We weren’t the first secular group on campus, but since the previous one was defunct, we are the only one. We’ve been around since fall of 2011, which, thinking back on it, is a long time for such a fringe group to exist on an Orange County public university commuter campus. Our president put the call out on our campus’ Reddit page, and I harassed her (I mean, got in touch) after that. There was a real lack of community for secular students on our campus, and that’s what we’ve tried to create. I mean, I think we’ve been successful. We have about 200 people on our Facebook group, another 250 on our mailing list, and our meetings and activities are pretty well attended. We never wanted to be an activist group, but rather a community where people could meet others who are “just like them”. Discussion gets pretty heated on our Facebook group, and I feel terrible for moderating sometimes, but we can get pretty off-topic. (I think some of our group members secretly hate me for putting the kibosh on super off-topic posts. But at the end of the day, we’re trying to make it welcoming for everyone. Some people may be a little more conservative, some way more liberal—it’s about finding the happy medium.)

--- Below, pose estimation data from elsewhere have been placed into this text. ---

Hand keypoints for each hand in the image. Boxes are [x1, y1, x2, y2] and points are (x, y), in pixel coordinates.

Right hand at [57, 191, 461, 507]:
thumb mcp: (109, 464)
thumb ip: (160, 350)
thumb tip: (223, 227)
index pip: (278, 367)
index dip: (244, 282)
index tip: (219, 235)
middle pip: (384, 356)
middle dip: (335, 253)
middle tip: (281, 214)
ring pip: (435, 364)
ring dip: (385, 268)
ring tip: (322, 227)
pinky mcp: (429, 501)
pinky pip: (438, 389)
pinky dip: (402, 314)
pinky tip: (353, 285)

What is your group’s name? How did you decide on that name?
Titans for Reason was decided upon since (1) it’s not alienating and (2) it clearly states who we are and what we do. Words like “atheist” and “agnostic” can scare some students away, and most people don’t understand what “skeptic” or “secular” stand for anyway.

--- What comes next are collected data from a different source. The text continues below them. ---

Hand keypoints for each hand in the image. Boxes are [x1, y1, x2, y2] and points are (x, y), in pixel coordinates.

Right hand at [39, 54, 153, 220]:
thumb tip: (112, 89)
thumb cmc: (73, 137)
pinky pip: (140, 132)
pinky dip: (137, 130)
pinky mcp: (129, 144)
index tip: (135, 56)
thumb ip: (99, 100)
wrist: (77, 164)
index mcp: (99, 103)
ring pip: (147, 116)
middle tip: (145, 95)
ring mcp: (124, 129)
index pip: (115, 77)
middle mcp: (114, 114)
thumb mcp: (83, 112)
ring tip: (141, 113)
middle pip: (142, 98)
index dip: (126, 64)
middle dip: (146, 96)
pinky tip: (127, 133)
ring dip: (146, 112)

How many members does your group have? What kinds of events do you hold?
We’ve had completely awesome turnouts to tabling events and guest lectures. We’re planning a bunch of stuff for this semester and the fall semester (a mini-Ted-esque talk, and potentially a really large speaker in the fall).

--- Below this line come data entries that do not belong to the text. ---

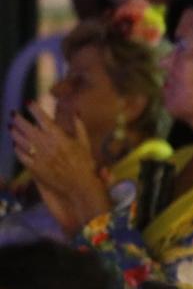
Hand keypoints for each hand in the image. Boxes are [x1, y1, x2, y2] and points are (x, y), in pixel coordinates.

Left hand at [12, 106, 110, 233]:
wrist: (80, 186)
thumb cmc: (85, 164)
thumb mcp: (85, 143)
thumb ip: (79, 126)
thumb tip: (76, 111)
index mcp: (58, 135)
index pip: (41, 117)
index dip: (34, 108)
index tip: (29, 102)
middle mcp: (45, 143)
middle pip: (25, 126)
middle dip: (17, 118)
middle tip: (12, 114)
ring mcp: (38, 155)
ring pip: (19, 139)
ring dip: (14, 131)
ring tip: (11, 127)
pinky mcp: (33, 166)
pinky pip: (20, 154)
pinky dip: (16, 147)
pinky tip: (16, 144)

How did you hear about CFI On Campus? How have you worked with CFI On Campus in the past, and how do you hope to work with us in the future?
I love CFI, specifically, Debbie. She’s amazing. Do you know her? Hug her for me. CFI’s conferences are incredible tools for networking and learning, despite the Buffalo heat. Ah, too Californian over here.
Do you have anything else you’d like to add? What is your vision for the secular movement?
Yes! Secular students do exist in Orange County, surprisingly enough. Even though our campus is full of religious organizations, we haven’t really seen any pushback from them yet… Except that one time where someone decided to leave us some helpful literature about Jesus in our shared office space. C’est la vie.